## Work required
Reproduce without change the lines in the material below that run from the one with "thumb cmc: (942, 1101)" to the end, and nothing more.

____

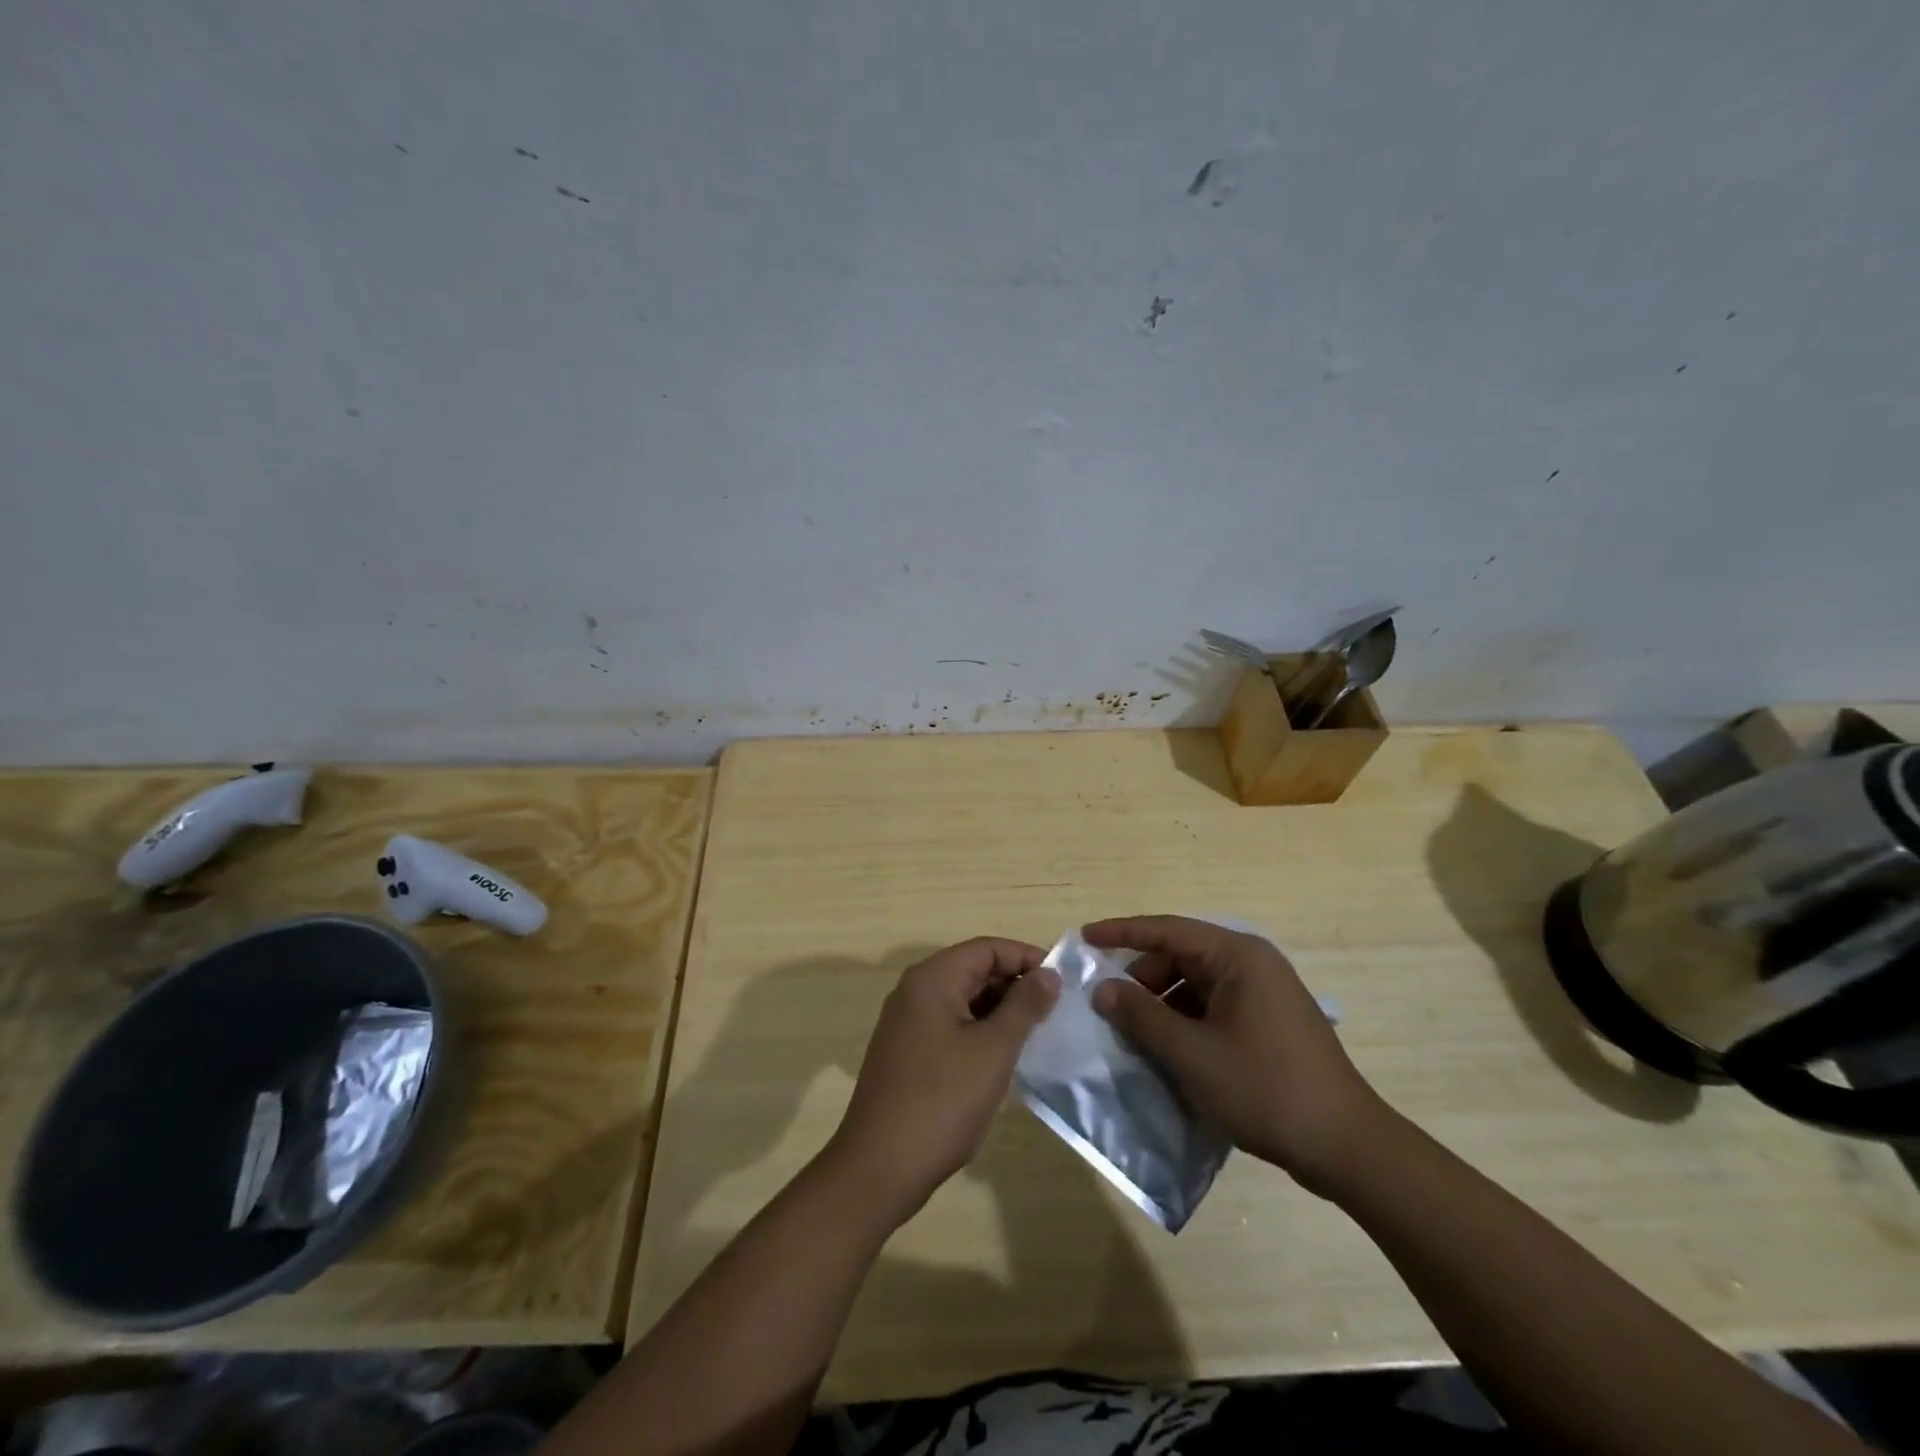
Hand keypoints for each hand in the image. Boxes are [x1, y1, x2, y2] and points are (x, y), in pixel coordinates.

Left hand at [826, 938, 1059, 1224]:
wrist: (879, 1168)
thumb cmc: (942, 1101)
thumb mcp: (993, 1050)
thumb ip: (1024, 1006)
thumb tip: (1049, 973)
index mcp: (932, 979)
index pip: (987, 948)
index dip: (1027, 958)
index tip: (1063, 982)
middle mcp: (915, 991)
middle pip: (973, 970)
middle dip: (1015, 985)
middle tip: (1056, 1011)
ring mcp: (907, 1023)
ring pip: (963, 999)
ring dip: (1000, 1011)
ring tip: (1038, 1034)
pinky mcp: (907, 1052)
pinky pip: (951, 1025)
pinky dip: (980, 1032)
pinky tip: (1004, 1058)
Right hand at [1086, 915, 1391, 1196]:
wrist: (1347, 1147)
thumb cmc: (1265, 1089)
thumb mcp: (1192, 1054)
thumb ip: (1142, 1016)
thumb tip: (1103, 989)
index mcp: (1237, 956)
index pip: (1167, 929)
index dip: (1121, 932)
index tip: (1084, 938)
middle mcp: (1251, 964)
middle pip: (1180, 955)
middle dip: (1141, 977)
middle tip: (1106, 1004)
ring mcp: (1263, 994)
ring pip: (1195, 984)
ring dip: (1161, 1003)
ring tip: (1131, 1031)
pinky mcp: (1268, 1023)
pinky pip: (1212, 1007)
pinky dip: (1184, 1020)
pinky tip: (1165, 1048)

____

## Answer space
thumb cmc: (942, 1101)
thumb mcp: (993, 1050)
thumb ip: (1024, 1006)
thumb tip: (1049, 973)
index mcp: (932, 979)
index pip: (987, 948)
index dip: (1027, 958)
index tip: (1063, 982)
middle mcp: (915, 991)
middle pip: (973, 970)
middle dip: (1015, 985)
middle tip: (1056, 1011)
ring mcp: (907, 1023)
ring pip: (963, 999)
ring dip: (1000, 1011)
ring tip: (1038, 1034)
pinky mcp: (907, 1052)
pinky pip: (951, 1025)
pinky dip: (980, 1032)
pinky tip: (1004, 1058)
Right hand at [1086, 915, 1391, 1196]:
wrist: (1347, 1147)
thumb cmc: (1265, 1089)
thumb mcp: (1192, 1054)
thumb ip: (1142, 1016)
thumb tip: (1103, 989)
index mcp: (1237, 956)
index pip: (1167, 929)
index dip: (1121, 932)
index tip: (1084, 938)
middle mcp: (1251, 964)
middle pip: (1180, 955)
middle dip: (1141, 977)
middle tip: (1106, 1004)
ring mcp: (1263, 994)
ring pip: (1195, 984)
ring dip: (1161, 1003)
ring tip: (1131, 1031)
pinky mcp: (1268, 1023)
pinky pip: (1212, 1007)
pinky dip: (1184, 1020)
pinky tip: (1165, 1048)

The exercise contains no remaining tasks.